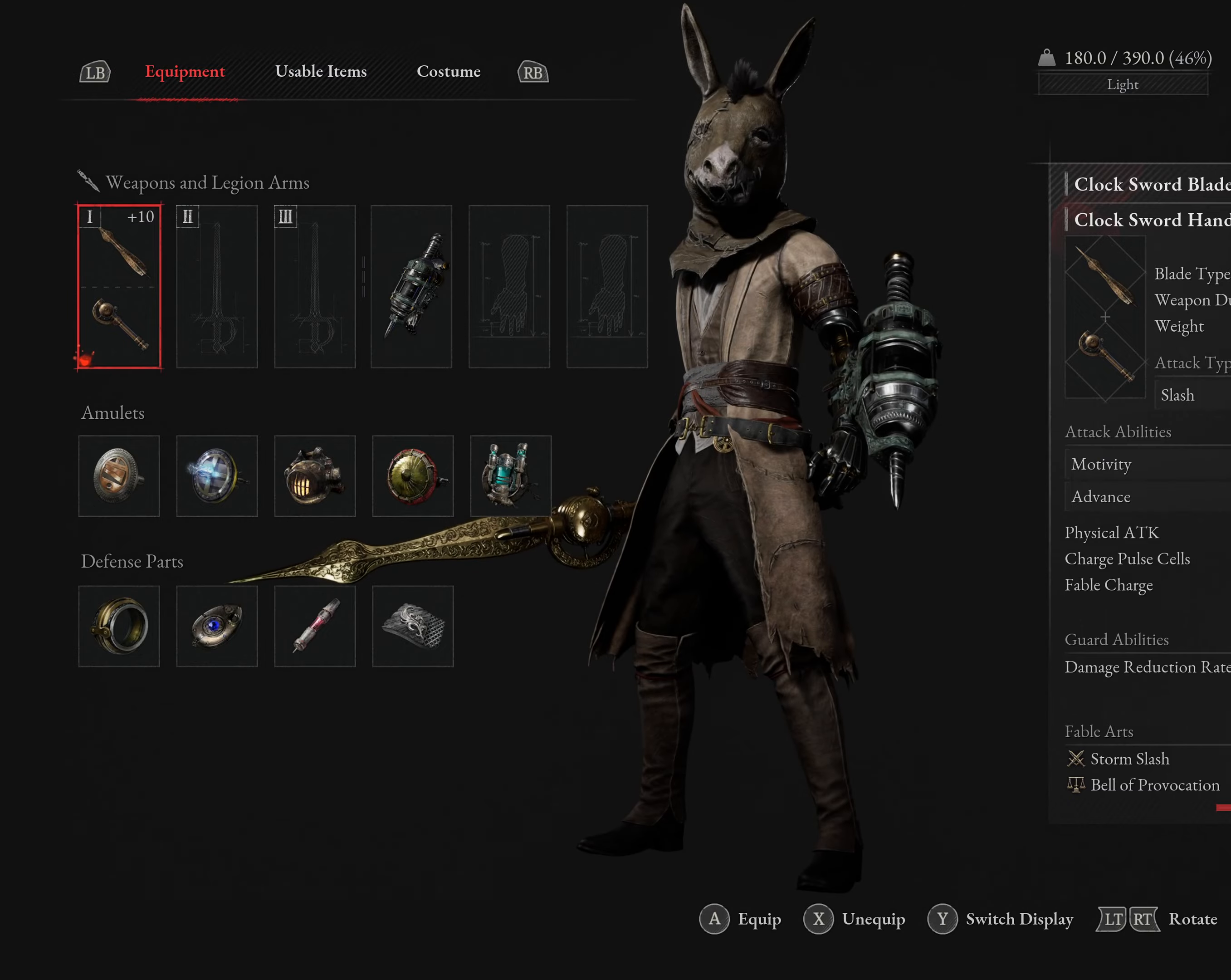
{"buttons": ["DPAD_RIGHT"], "left_stick": "center", "events": [[34, "B", "down"], [150, "B", "up"], [284, "DPAD_RIGHT", "down"], [334, "DPAD_RIGHT", "up"], [417, "DPAD_RIGHT", "down"]]}
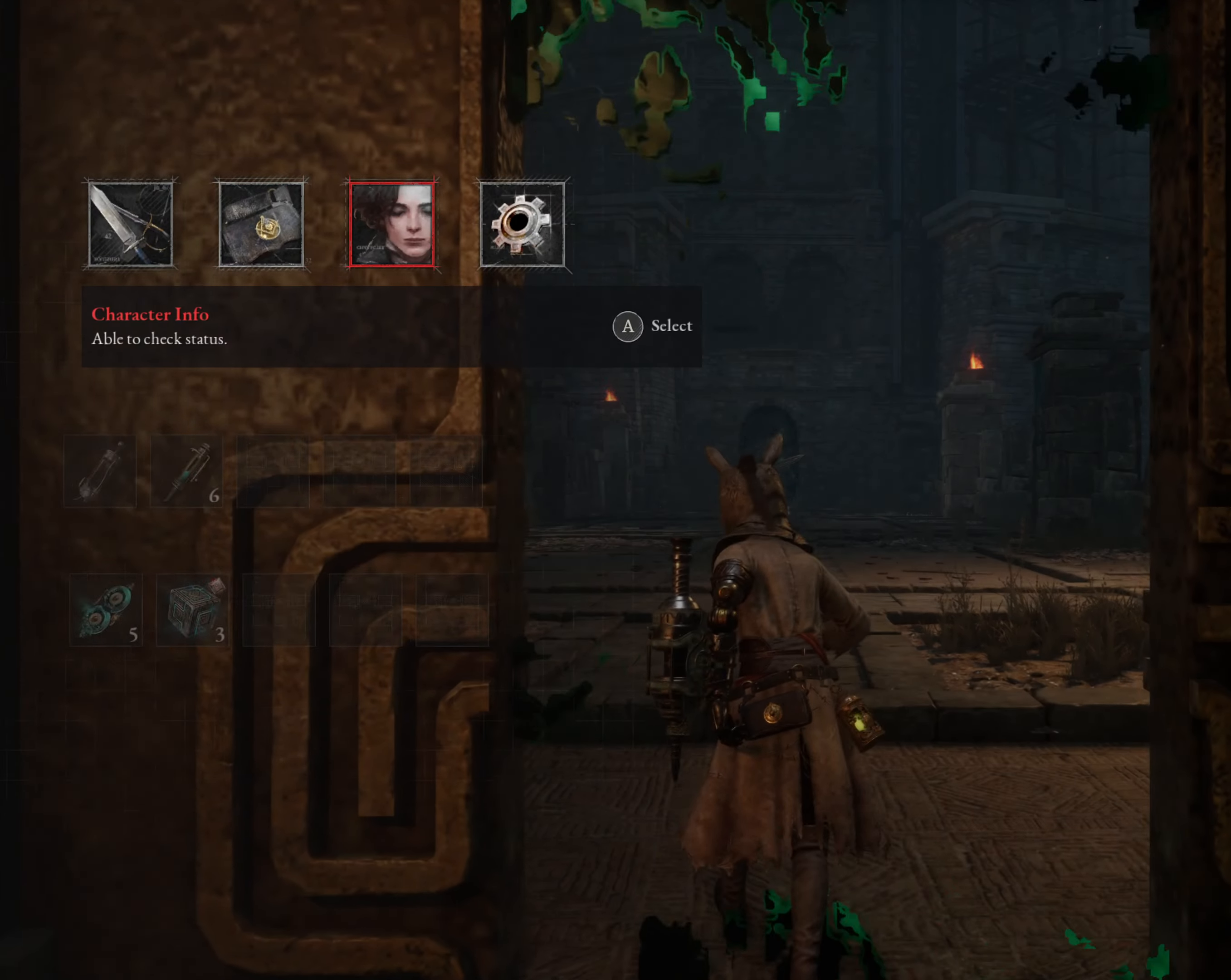
{"buttons": [], "left_stick": "center", "events": [[34, "DPAD_RIGHT", "up"], [67, "A", "down"], [217, "A", "up"]]}
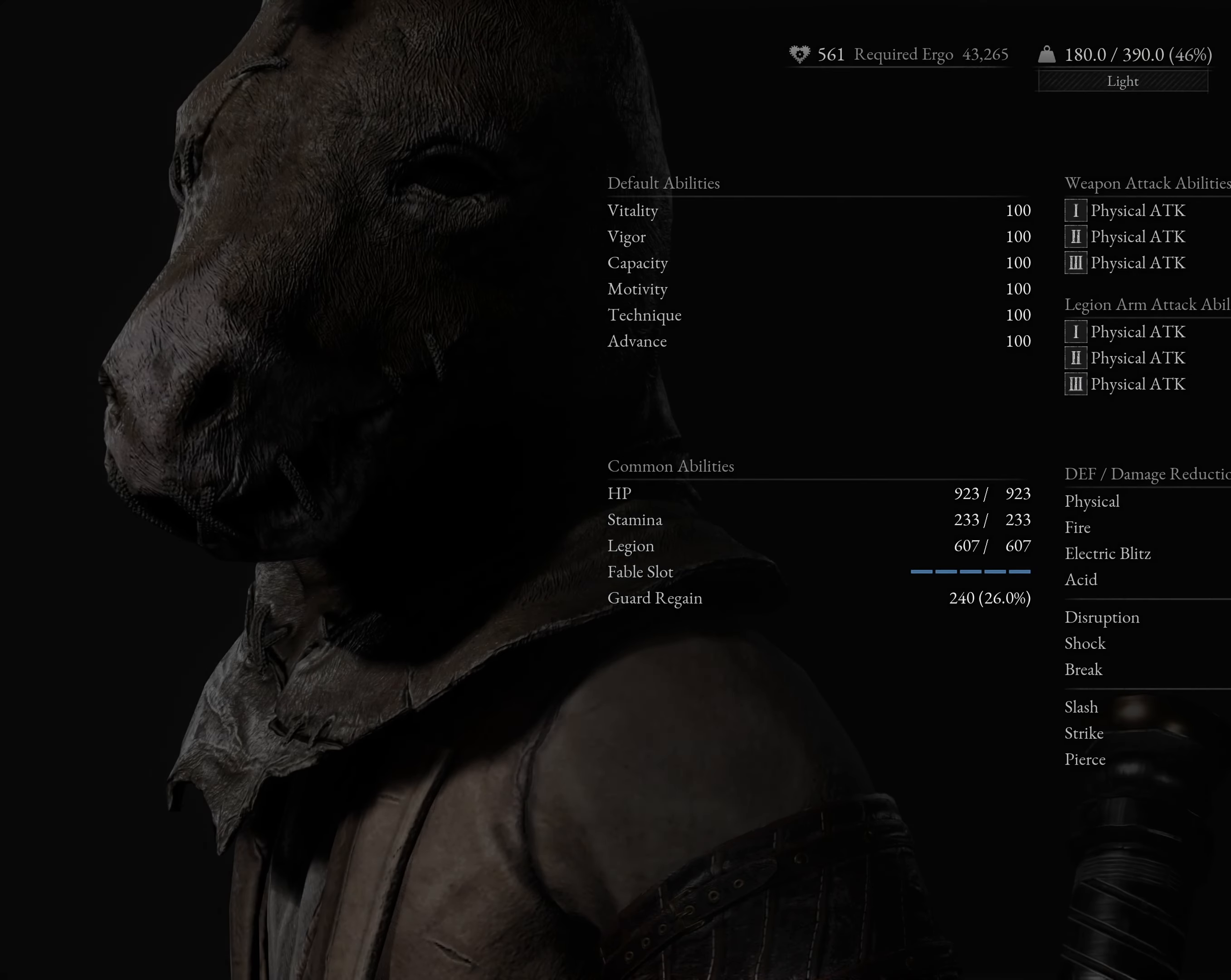
{"buttons": ["B"], "left_stick": "center", "events": [[217, "B", "down"], [350, "B", "up"], [450, "B", "down"]]}
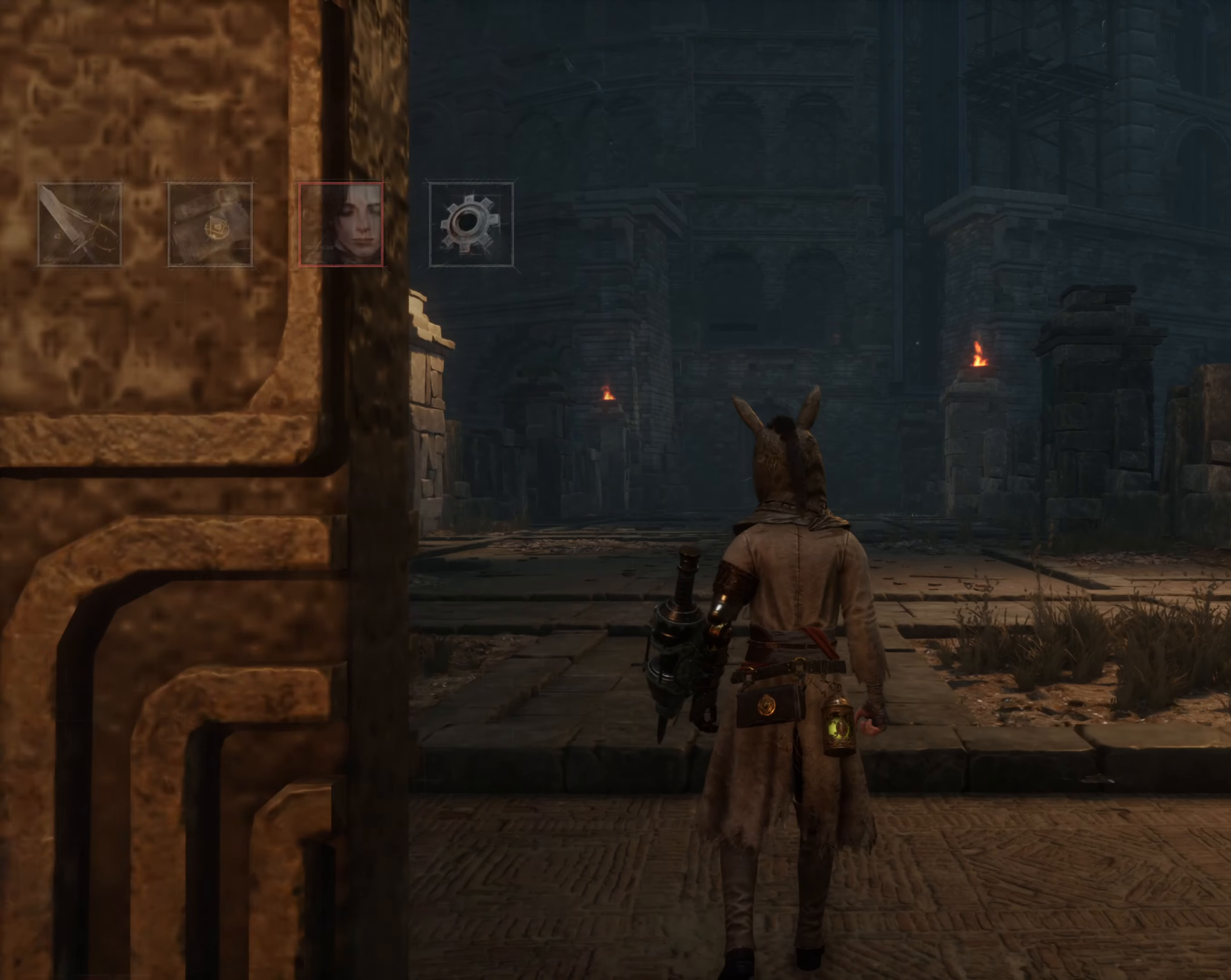
{"buttons": [], "left_stick": "center", "events": [[67, "B", "up"]]}
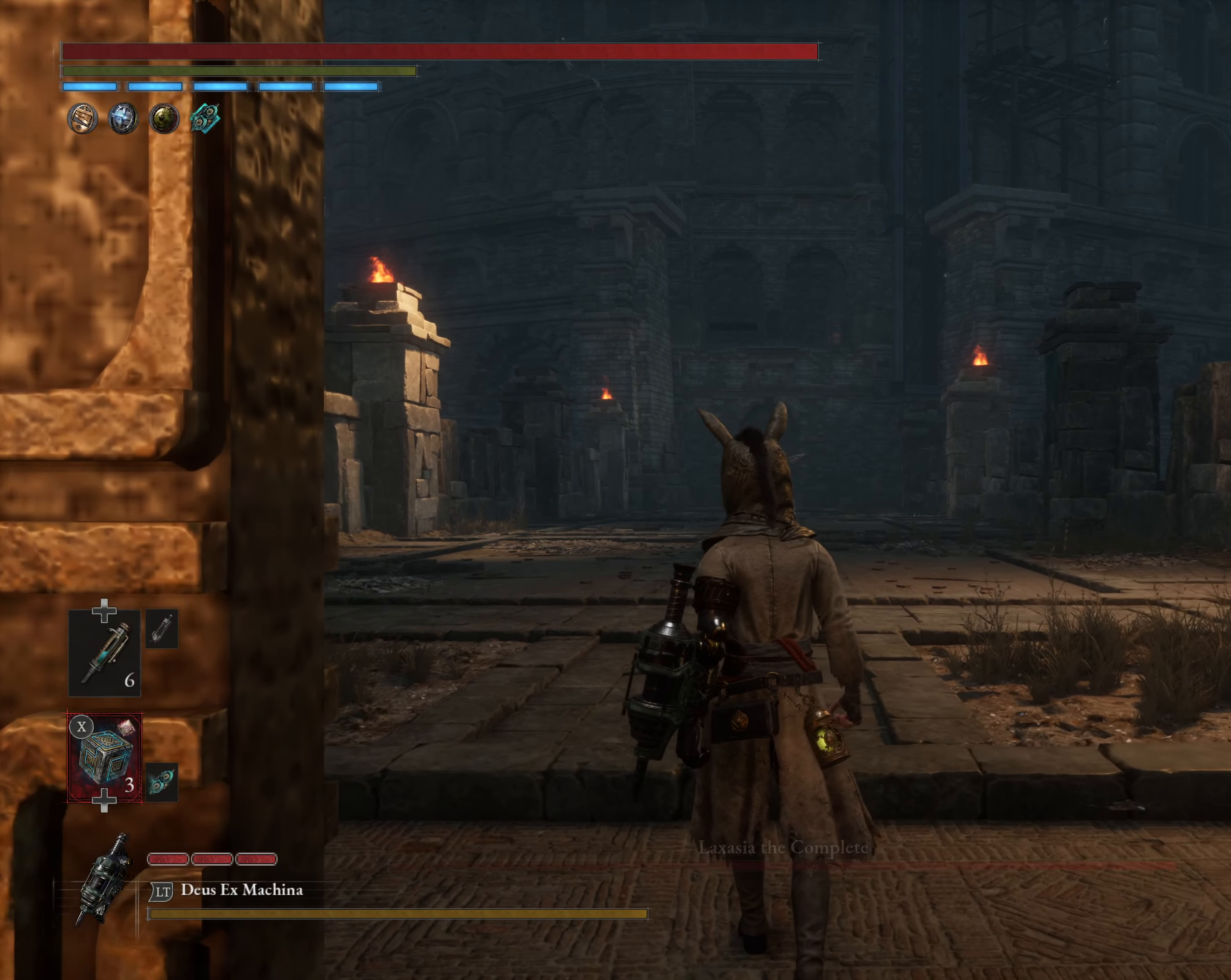
{"buttons": [], "left_stick": "center", "events": [[200, "L2", "down"], [384, "L2", "up"]]}
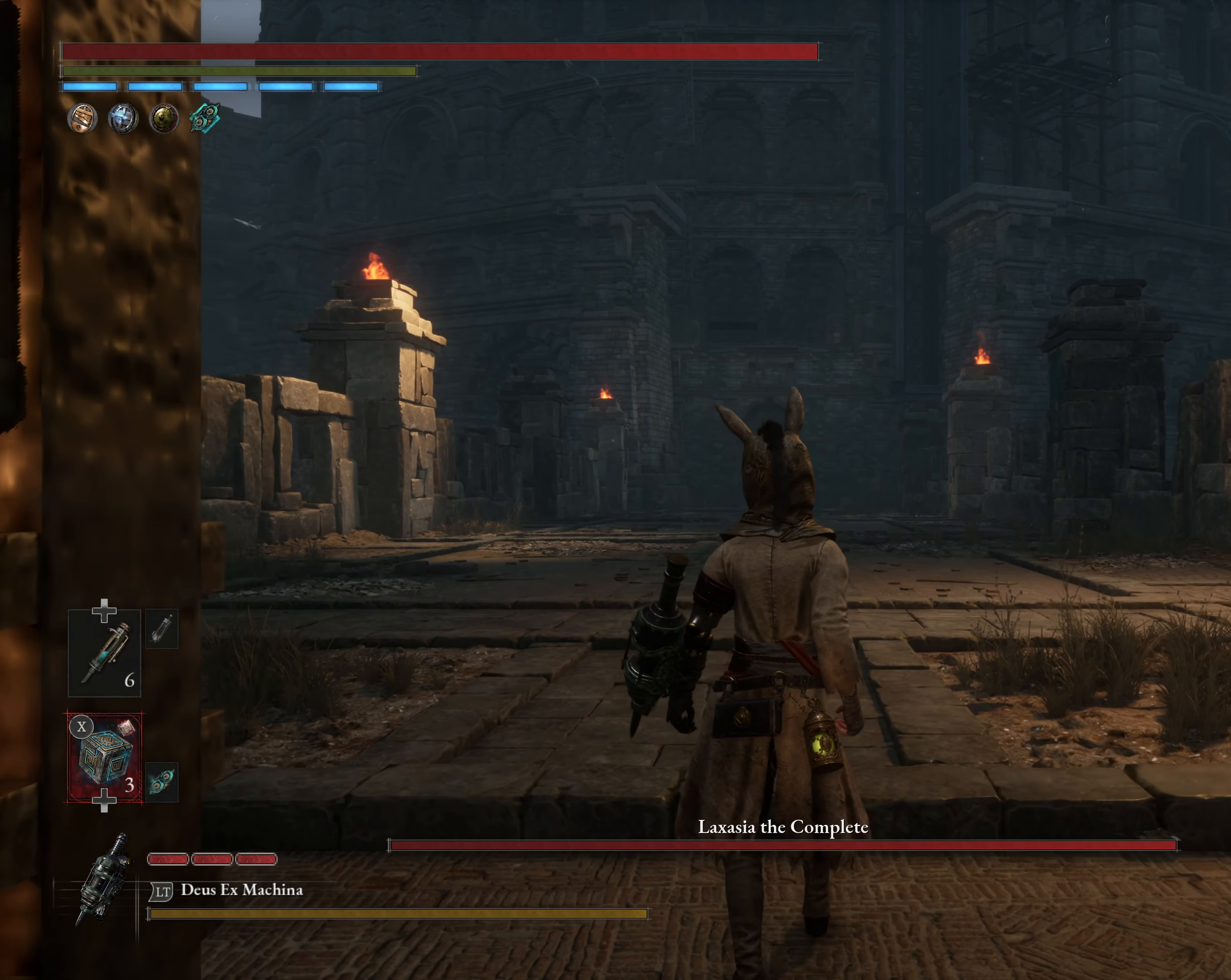
{"buttons": [], "left_stick": "center", "events": [[217, "L2", "down"], [400, "L2", "up"]]}
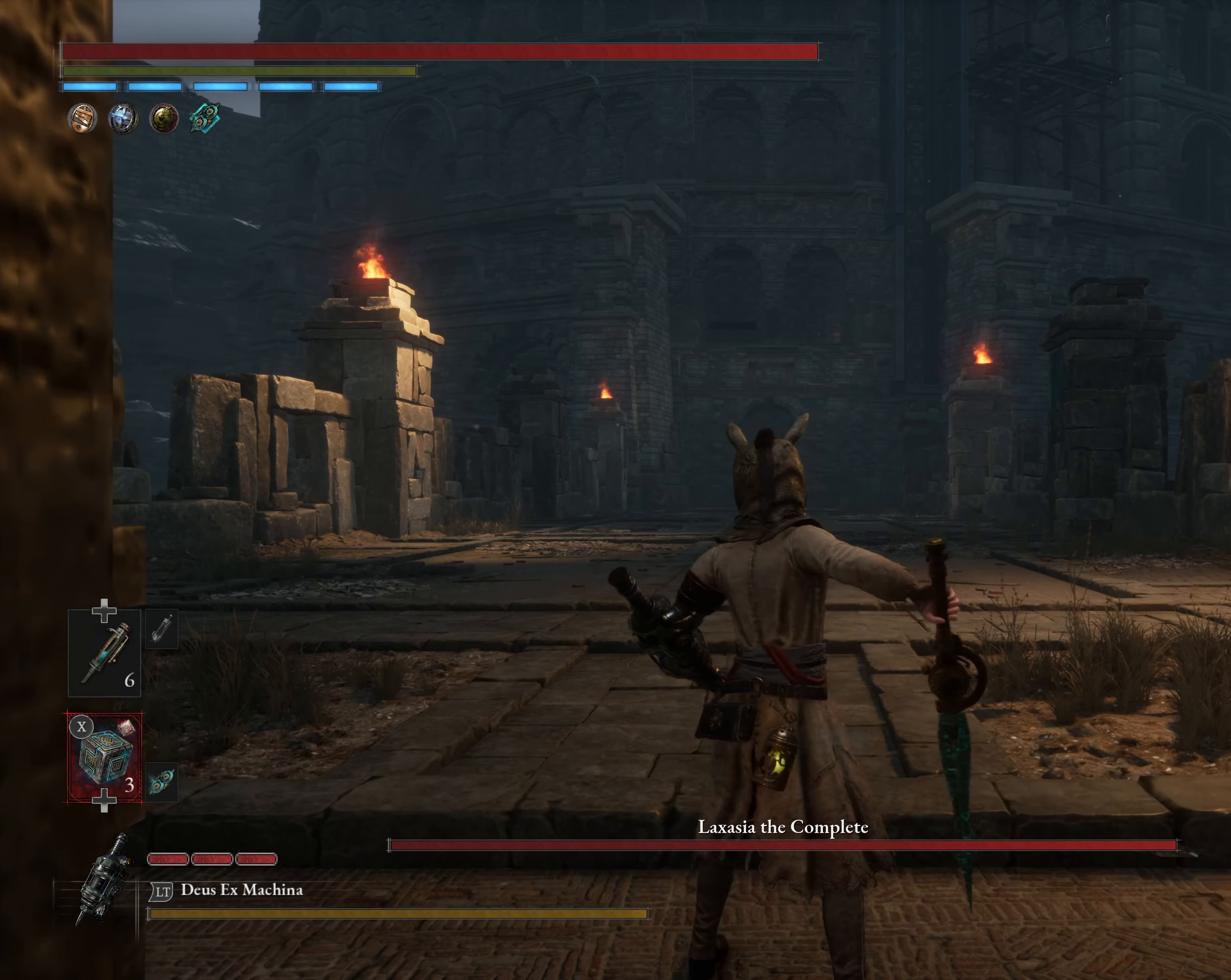
{"buttons": [], "left_stick": "center", "events": [[217, "L2", "down"], [384, "L2", "up"]]}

┄┄┄┄┄┄┄┄┄┄┄┄┄┄┄┄┄┄┄┄

Instructions for the task – Set the pictures aside and reproduce the data above exactly.

Exercise solution –
{"buttons": ["DPAD_RIGHT"], "left_stick": "center", "events": [[34, "B", "down"], [150, "B", "up"], [284, "DPAD_RIGHT", "down"], [334, "DPAD_RIGHT", "up"], [417, "DPAD_RIGHT", "down"]]}
{"buttons": [], "left_stick": "center", "events": [[34, "DPAD_RIGHT", "up"], [67, "A", "down"], [217, "A", "up"]]}
{"buttons": ["B"], "left_stick": "center", "events": [[217, "B", "down"], [350, "B", "up"], [450, "B", "down"]]}
{"buttons": [], "left_stick": "center", "events": [[67, "B", "up"]]}
{"buttons": [], "left_stick": "center", "events": [[200, "L2", "down"], [384, "L2", "up"]]}
{"buttons": [], "left_stick": "center", "events": [[217, "L2", "down"], [400, "L2", "up"]]}
{"buttons": [], "left_stick": "center", "events": [[217, "L2", "down"], [384, "L2", "up"]]}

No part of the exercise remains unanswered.